GRT: Abrimos um bom caminho com as «comunidades
urbanas» que estão na forja, pequenas áreas metropolitanas de freguesias e
aldeias, acho muito bem. Estamos numa cultura mediterrânica e não se pode
traduzir o desenvolvimento em unidades economicistas de produção em grande
volume de dois ou três produtos. É da polivalência, da multiplicidade de produtos
e da harmonia da paisagem que resulta a possibilidade de ter uma população
instalada em condições de dignidade.
Essas comunidades é que deverão fazer a síntese de
todos os interesses. Porque quando começamos a destacar os interesses por
sector, a visão sistémica desaparece e os interesses da comunidade passam para
empresas que ultrapassam as suas fronteiras comprometendo a sustentabilidade da
região.
Não defendo que haja um sector agrícola e um sector
florestal, para mim é exatamente o mesmo: a agricultura completa a floresta e a
floresta completa a agricultura.
V: O Partido Socialista voltou a falar da
regionalização como forma mais eficaz de ordenar o território. Concorda?
GRT: Defendi uma regionalização há muito tempo, que
deu origem a um documento de que os grandes partidos fizeram muita troça.
Dividia o País em cerca de 30 regiões naturais, áreas de paisagem ordenada, que
estavam já organizadas histórica e geograficamente.
São as terras de Basto, as terras de Santa Maria, as
terras de Sousa, a Bord’água do Tejo, etc. O País é isso e não é outra coisa.
Esta regionalização podia contribuir para a efetivação dos planos de ordenação
da paisagem, com uma participação democrática das respetivas populações.
V: O Governo acordou tarde para a calamidade dos incêndios?
GRT: Que podia o Governo fazer? O mal vem de longe.
Mas não estou seguro de que se vá enveredar agora pelo caminho certo. Já estão
a dizer que querem reflorestar tudo como estava. Fico horrorizado quando ouço
isso. Significa que querem voltar aos pinheiros e aos eucaliptos. Perguntem às
vítimas dos incêndios que ficaram sem as casas se querem outra vez pinheiros à
porta. Destruíram as hortas… Porque ardem as casas?

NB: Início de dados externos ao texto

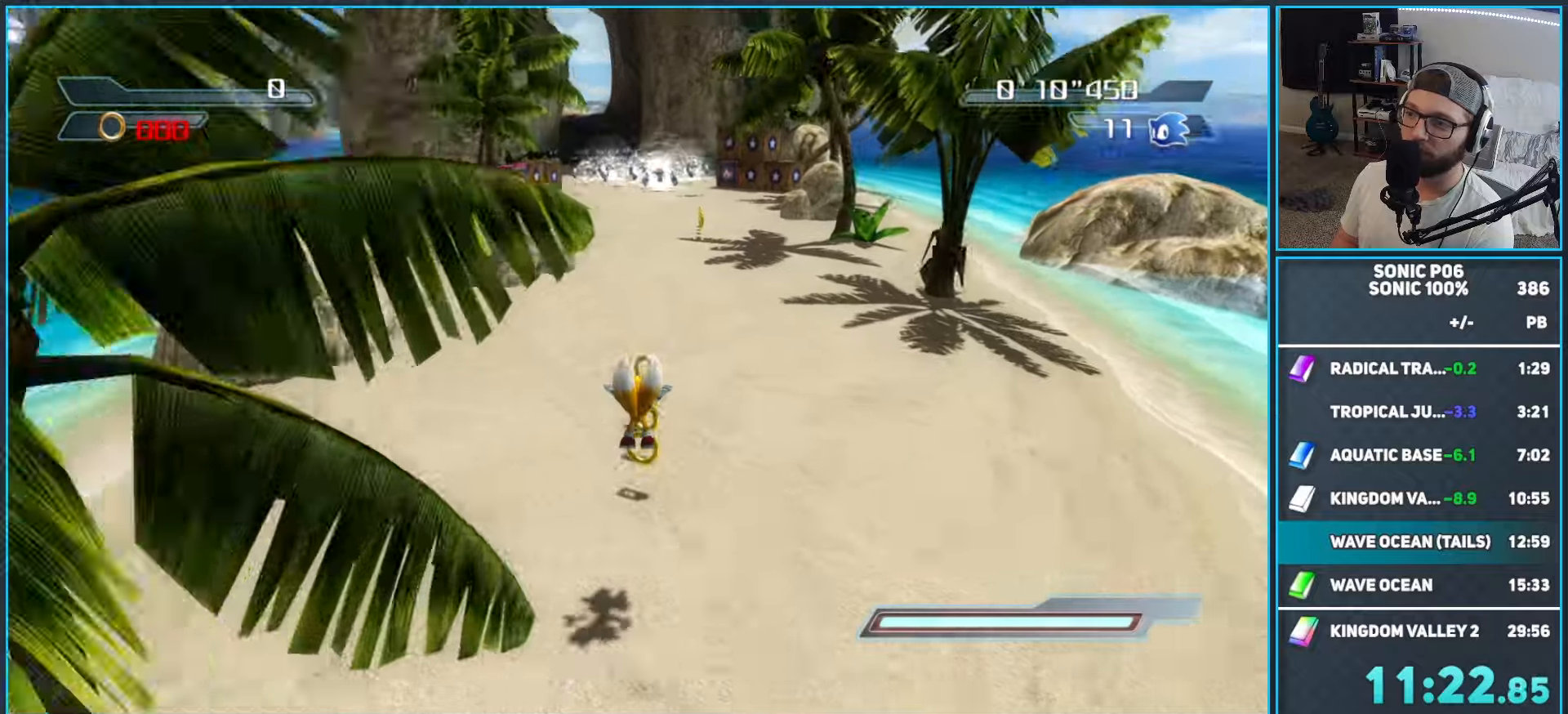
{"dt_ms": 500, "buttons": [], "left_stick": "up", "right_stick": "center", "events": [[200, "A", "down"], [267, "A", "up"], [367, "A", "down"], [433, "A", "up"]]}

Porque o pinheiro está no
quintal.
V: Olhando para o futuro, os incêndios podem
constituir uma oportunidade para se reorganizar o território?
GRT: Também o terramoto permitiu que o Manuel da Maia,
a mando do Marquês de Pombal, fizesse a Baixa lisboeta. Não desejo um
terramoto, mas não percam esta oportunidade. O futuro do País e da sua
identidade cultural e independência está em causa.